NHL API Strategy

Understanding our approach to NHL API integration.

The NHL API

NHL provides a public JSON API at api-web.nhle.com with endpoints for:

  • Current standings

  • Team rosters

  • Player statistics

  • Game schedules

  • And more

Why This API?

Alternatives Considered

Official NHL Stats API (stats.nhl.com):

  • More comprehensive data

  • Better documented

  • ❌ More complex

  • ❌ Requires API key (authentication)

Third-party APIs (ESPN, The Sports DB):

  • Easier to use

  • ❌ Less reliable

  • ❌ May have usage limits

  • ❌ Not official source

Web Scraping:

  • Could get any data

  • ❌ Fragile (breaks when HTML changes)

  • ❌ Violates terms of service

  • ❌ Unethical

Chose api-web.nhle.com:

  • ✅ Official NHL source

  • ✅ No authentication required

  • ✅ Simple JSON responses

  • ✅ Reliable uptime

  • ✅ Current roster data

Integration Approach

1. Retry Logic

Network requests can fail.
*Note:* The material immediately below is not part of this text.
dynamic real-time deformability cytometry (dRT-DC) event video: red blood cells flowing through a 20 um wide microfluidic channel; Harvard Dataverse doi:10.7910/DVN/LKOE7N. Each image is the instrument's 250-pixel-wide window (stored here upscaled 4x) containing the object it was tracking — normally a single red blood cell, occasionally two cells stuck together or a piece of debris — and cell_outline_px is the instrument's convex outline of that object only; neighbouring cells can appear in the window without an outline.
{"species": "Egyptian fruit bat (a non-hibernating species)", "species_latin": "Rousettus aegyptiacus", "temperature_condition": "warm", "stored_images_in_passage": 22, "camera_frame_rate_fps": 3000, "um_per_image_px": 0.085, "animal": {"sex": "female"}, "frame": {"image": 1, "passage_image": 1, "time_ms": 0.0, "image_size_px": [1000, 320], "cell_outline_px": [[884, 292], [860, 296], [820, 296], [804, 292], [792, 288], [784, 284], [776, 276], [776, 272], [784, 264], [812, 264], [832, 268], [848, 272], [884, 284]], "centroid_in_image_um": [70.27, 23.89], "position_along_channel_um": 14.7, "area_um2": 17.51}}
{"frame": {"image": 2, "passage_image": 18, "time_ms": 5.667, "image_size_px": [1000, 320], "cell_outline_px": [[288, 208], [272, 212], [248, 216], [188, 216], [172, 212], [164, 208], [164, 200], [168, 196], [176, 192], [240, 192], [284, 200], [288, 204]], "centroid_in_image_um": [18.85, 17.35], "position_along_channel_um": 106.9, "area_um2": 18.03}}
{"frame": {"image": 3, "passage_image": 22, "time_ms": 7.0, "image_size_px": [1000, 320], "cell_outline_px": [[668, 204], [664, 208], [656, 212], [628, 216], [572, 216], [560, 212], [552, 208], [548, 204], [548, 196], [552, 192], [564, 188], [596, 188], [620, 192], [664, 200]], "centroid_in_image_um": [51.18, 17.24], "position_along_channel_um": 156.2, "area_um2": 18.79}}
We retry automatically:

@retry(
    stop=stop_after_attempt(3),
    wait=wait_exponential(multiplier=1, min=2, max=10),
    retry=retry_if_exception_type((RequestException, Timeout)),
)
def _fetch_with_retry(self, url: str) -> dict:
    response = self.session.get(url, timeout=self.timeout)
    response.raise_for_status()
    return response.json()

Why?:

  • Temporary network blips

  • Server momentary overload

  • Connection resets

Strategy: Exponential backoff (wait longer each retry)

2. Rate Limiting

We delay between requests to be polite:

def fetch_roster(self, team_abbrev: str) -> list[Player]:
    time.sleep(self.rate_limit_delay)  # Default 0.3s
    return self._fetch_with_retry(url)

Why?:

  • Respect API provider

  • Avoid being blocked

  • Distribute load over time

Trade-off: Slower (but polite and reliable)

3. Caching

We cache API responses in memory:

@lru_cache(maxsize=128)
def fetch_standings(self) -> list[Team]:
    return self._fetch_standings_uncached()

Why?:

  • Reduce redundant requests

  • Faster subsequent runs

  • Less load on NHL servers

Trade-off: May show slightly stale data

4. Error Handling

We handle errors gracefully:

try:
    roster = api_client.fetch_roster(team_abbrev)
except NHLApiError as e:
    logger.error(f"Failed to fetch {team_abbrev}: {e}")
    failed_teams.append(team_abbrev)
    continue  # Process other teams

Why?:

  • One team failure shouldn’t break entire analysis

  • User gets partial results

  • Failures are logged for debugging

Data Validation

We validate API responses using Pydantic:

class Player(BaseModel):
    firstName: str = Field(..., min_length=1)
    lastName: str = Field(..., min_length=1)
    sweaterNumber: int | None = None
    positionCode: str

Why?:

  • Catch API changes early

  • Type-safe data

  • Self-documenting code

  • Clear error messages

Trade-offs

Synchronous vs Async

Chose synchronous:

  • ✅ Simpler code

  • ✅ Easier to understand

  • ✅ Sufficient performance

  • ❌ Could be faster with async

Could optimize: Fetch all rosters in parallel with asyncio (~3-5s instead of ~10-15s)

Caching Strategy

Chose in-memory LRU cache:

  • ✅ Simple implementation

  • ✅ Works for CLI use

  • ❌ Cache lost between runs

  • ❌ Not shared across instances

Could optimize: Redis cache for persistent, shared caching

Error Handling Philosophy

Chose graceful degradation:

  • ✅ Partial results better than none

  • ✅ User can see what succeeded

  • ❌ May be unexpected for users

Alternative: Fail fast on any error (more predictable but less useful)

Future Improvements

1. Async/Parallel Fetching

async def fetch_all_rosters(self, teams):
    tasks = [self.fetch_roster(t) for t in teams]
    return await asyncio.gather(*tasks)

Could reduce runtime from ~15s to ~3-5s.

2. Persistent Caching

import redis

cache = redis.Redis()


@cache_with_redis(expiry=3600)
def fetch_standings(): ...

Share cache across runs and users.

3. Webhook/Streaming

Subscribe to roster changes instead of polling:

@on_roster_change
def handle_roster_update(team, changes):
    # Update scores automatically
    ...

Real-time updates without constant polling.

4. GraphQL Alternative

If NHL provides GraphQL:

query {
  teams {
    abbreviation
    roster {
      firstName
      lastName
    }
  }
}

More efficient - fetch exactly what we need.